Data for this task below:
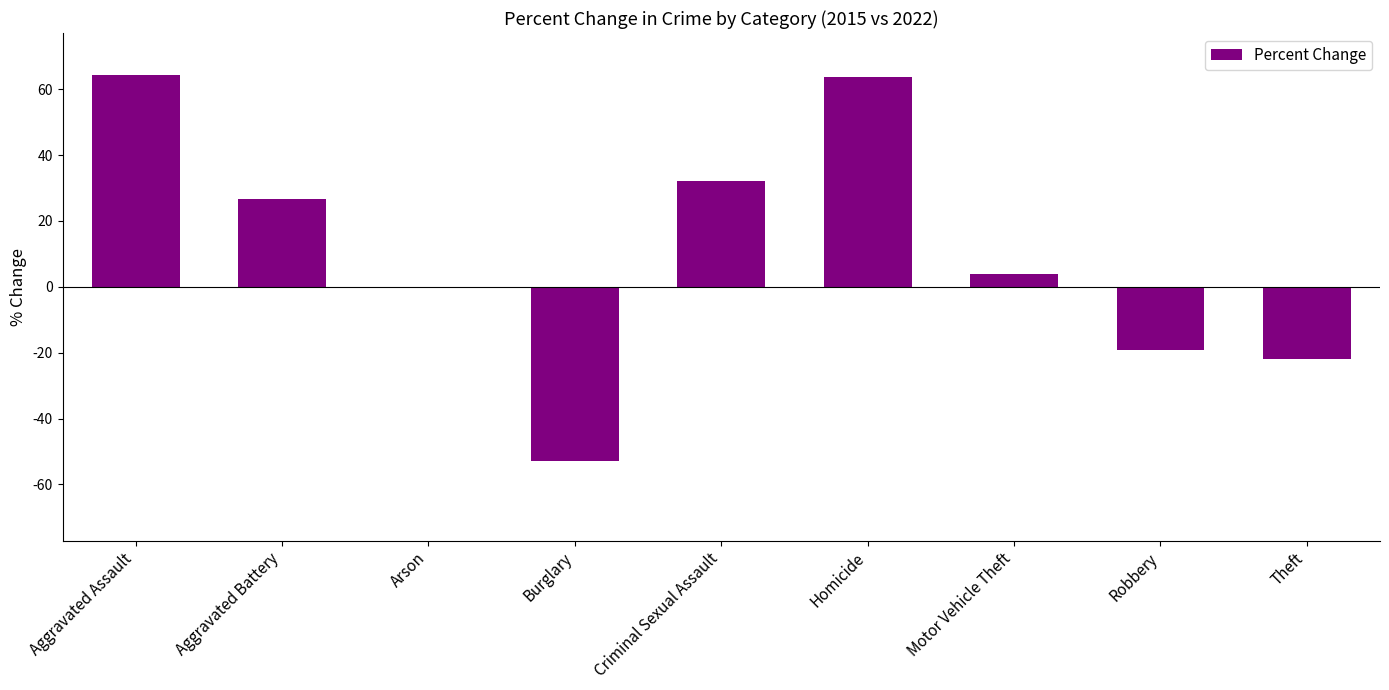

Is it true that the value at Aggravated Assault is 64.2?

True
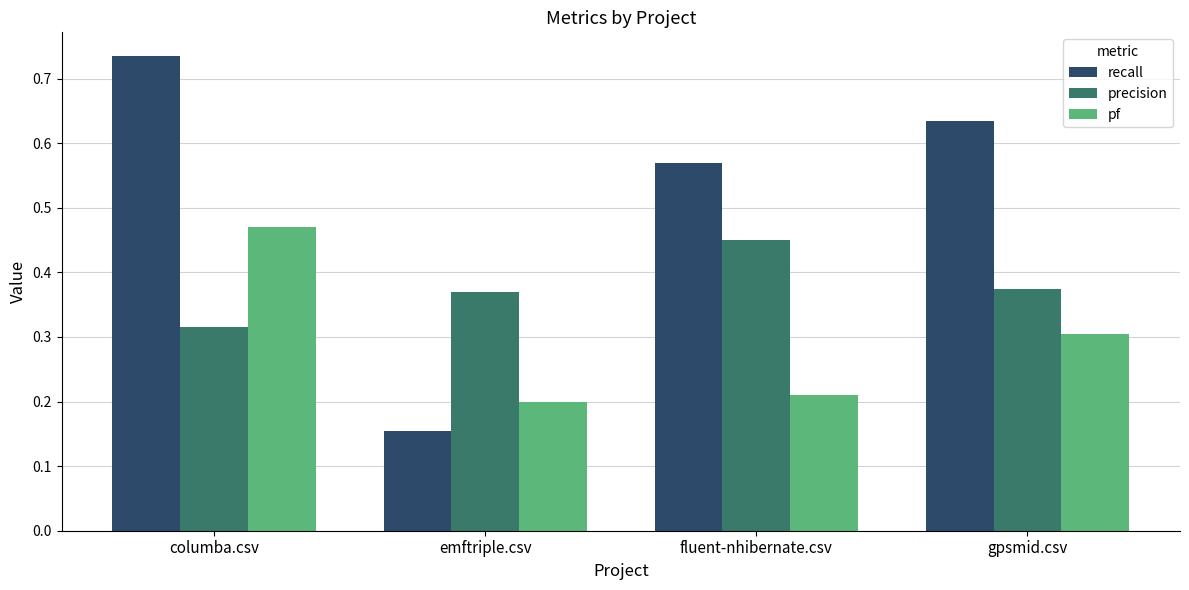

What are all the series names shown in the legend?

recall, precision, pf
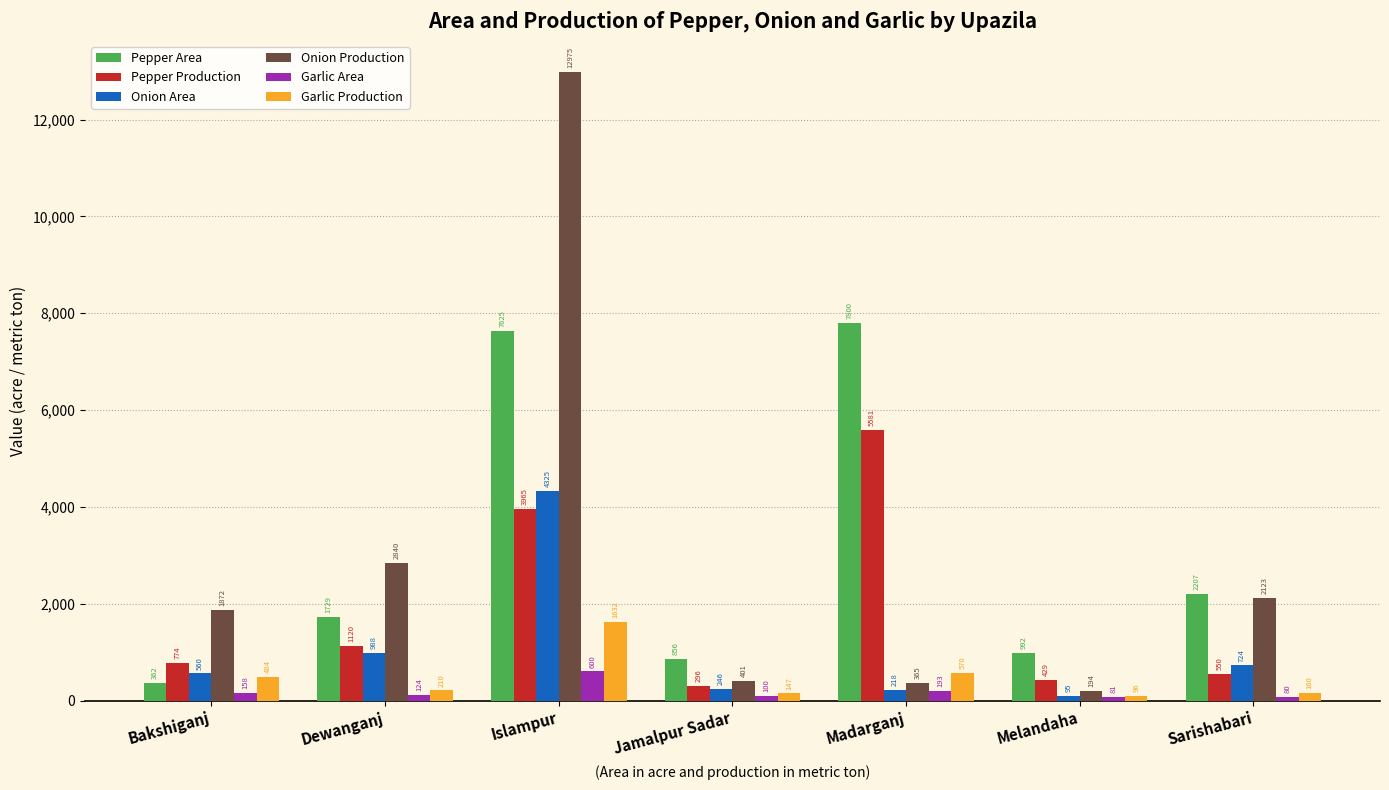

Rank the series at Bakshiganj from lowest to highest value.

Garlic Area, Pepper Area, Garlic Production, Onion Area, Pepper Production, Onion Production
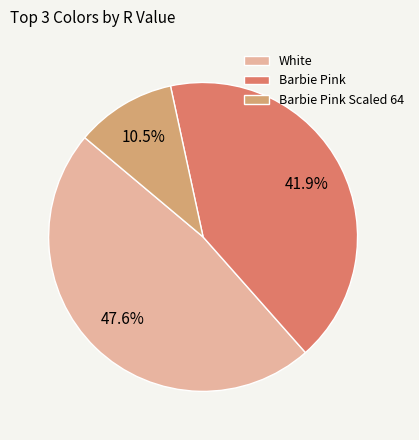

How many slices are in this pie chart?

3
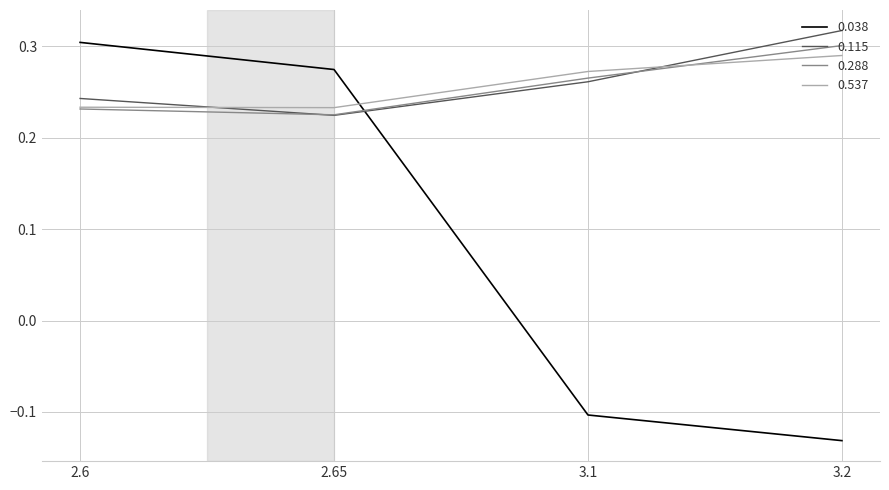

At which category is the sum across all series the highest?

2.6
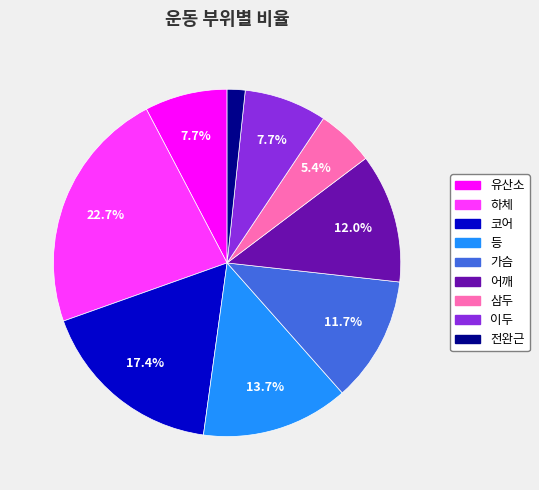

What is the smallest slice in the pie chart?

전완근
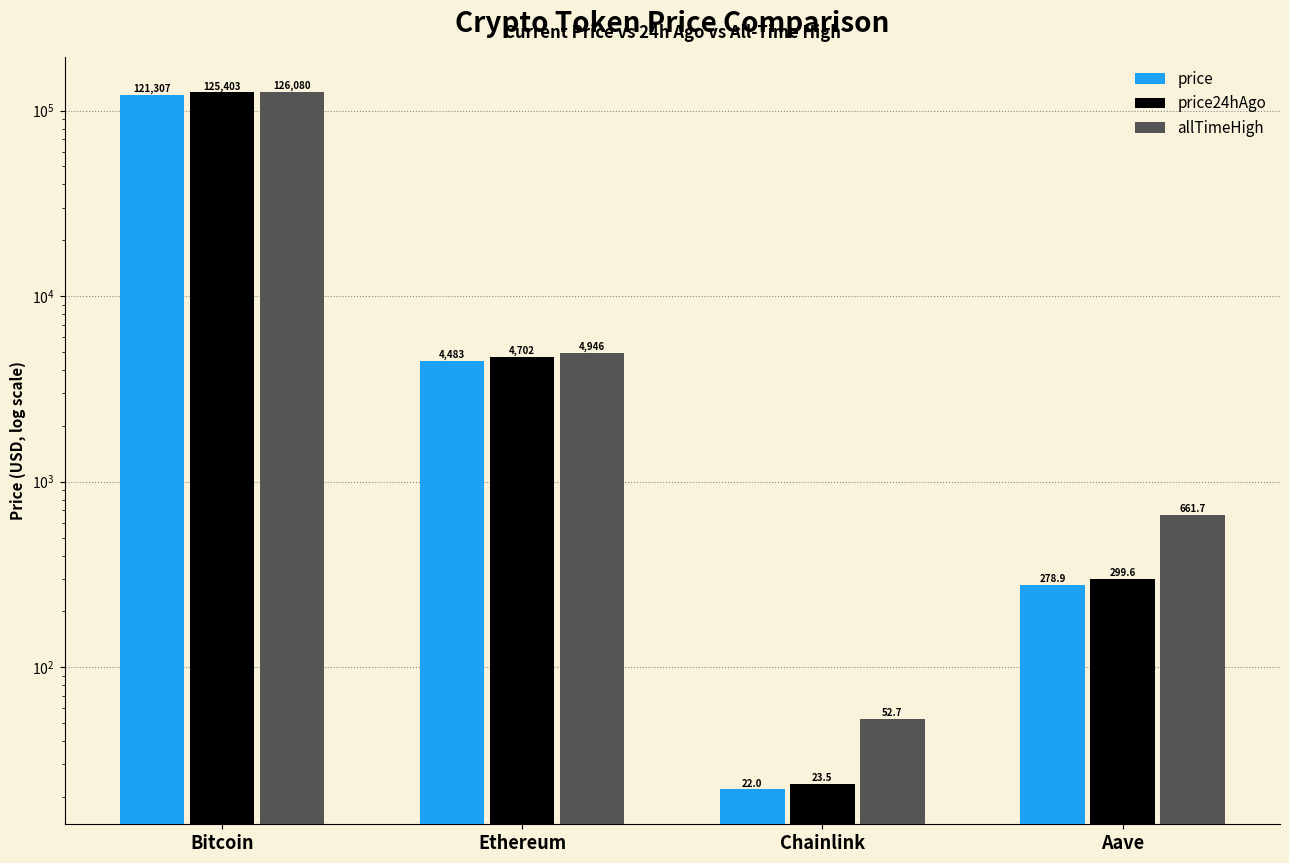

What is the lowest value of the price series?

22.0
End of Data for this task.
→ **Task brief**: Rewrite all the rows above, substituting "circle graph" for every occurrence of "pie chart" and leaving everything else unchanged. Omit the pictures.

→ **Written response**:
Is it true that the value at Aggravated Assault is 64.2?

True

What are all the series names shown in the legend?

recall, precision, pf

Rank the series at Bakshiganj from lowest to highest value.

Garlic Area, Pepper Area, Garlic Production, Onion Area, Pepper Production, Onion Production

How many slices are in this circle graph?

3

At which category is the sum across all series the highest?

2.6

What is the smallest slice in the circle graph?

전완근

What is the lowest value of the price series?

22.0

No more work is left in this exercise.